I know that the format of Catholic basic religious education for children has altered greatly since my days of atrocious catechesis in CCD. I can still remember the Silver Burdett books used for sacrament prep in second grade: banal and blithely content-free. From teaching second-grade classes at church when Eleanor was preparing for her first communion three years ago, I know that even the poorer textbooks under consideration made more of an effort to communicate a Catholic worldview, even if their paucity of vocabulary meant that the mass was described as a "celebration!" on every other page. I know that the catechism format of question-and-answer is having a bit of a revival, even if the questions are a bit simplistic. I celebrate this, if you will, because the catechism format gives a philosophical underpinning to the Catholic life. The traditional first question we ask children: "Why did God make me?" has several different answers, depending on the source consulted; the versions I memorized were "God made me to know, love, and serve him, and to be happy with him in heaven" and "God made me to show forth his goodness and to be happy with him in heaven". This kind of questioning, introducing children to the broader world of ideas and of an examined life (Why did God make me? Why did God make anything? What does the answer to this question say about the way that I should live my life?), starts to build an awareness of God and our life in him that is enhanced, transformed, and directed by the Bible; fed and enriched by the sacraments; encouraged and sustained by the Churches Militant, Suffering, and Triumphant.
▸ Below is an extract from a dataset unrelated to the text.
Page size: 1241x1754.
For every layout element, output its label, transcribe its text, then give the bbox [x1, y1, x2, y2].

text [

I love this rich, multi-layered religion, and I love the the simple beginning. "Why did God make me?" isn't a just Catholic question, nor even a Christian one, but thanks to centuries of theological and philosophical tradition, and generations of systematic childhood catechesis, we OWN it.
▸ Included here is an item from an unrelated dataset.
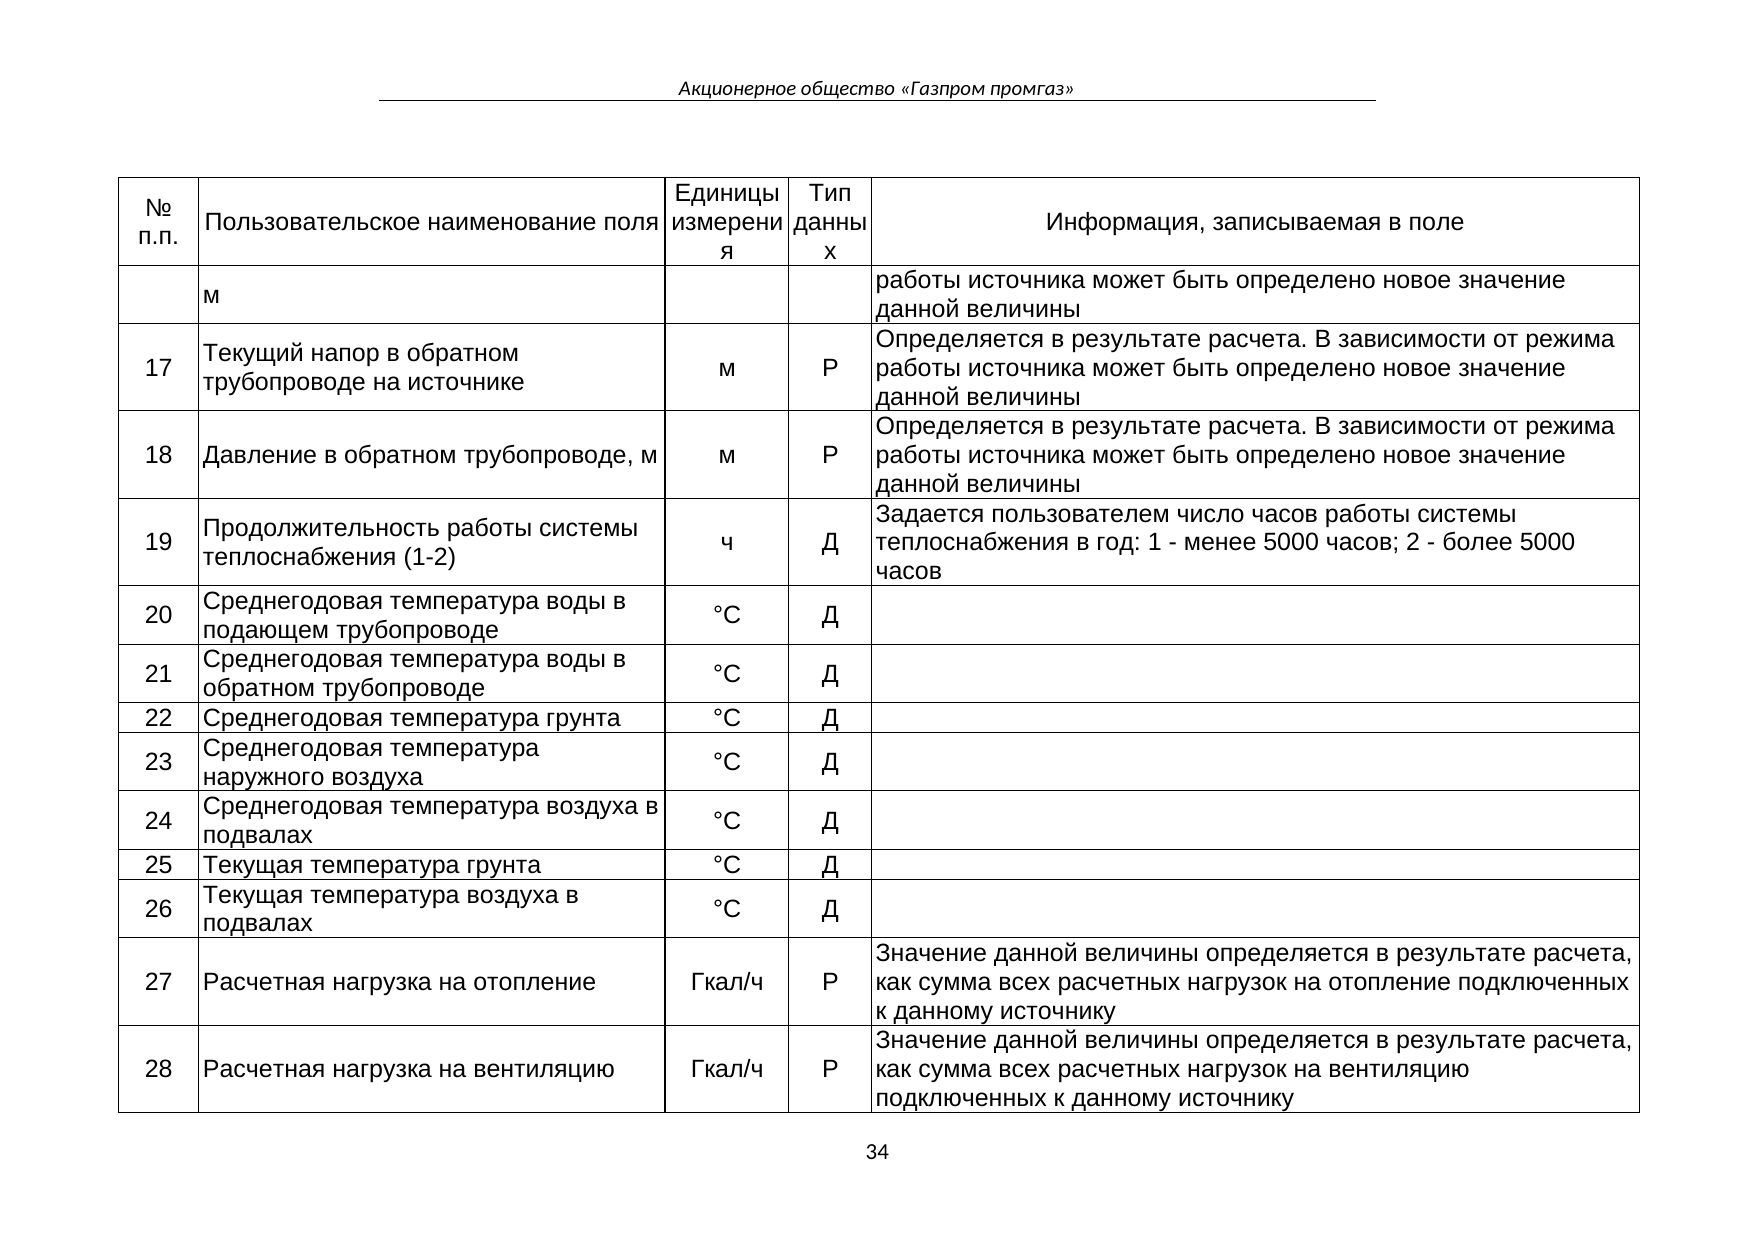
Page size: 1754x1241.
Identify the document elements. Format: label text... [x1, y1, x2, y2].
But this isn't an infallible approach, if presented only as information. Generations of poorly-educated Catholics and Protestant converts can attest to that. So what's the answer? I don't know. All I can say is that I find more and more that I am Roman Catholic, not just by birth but by temperament as well as theological and philosophical inclination. The flatter spiritual approach of Protestantism is not for me, nor is it something I desire for my children, no matter how grateful I am for free babysitting. But I am grateful for it, and I hope that the zeal my neighbor shows bears fruit, and that the word so enthusiastically scattered will take root even in imperfectly tended soil.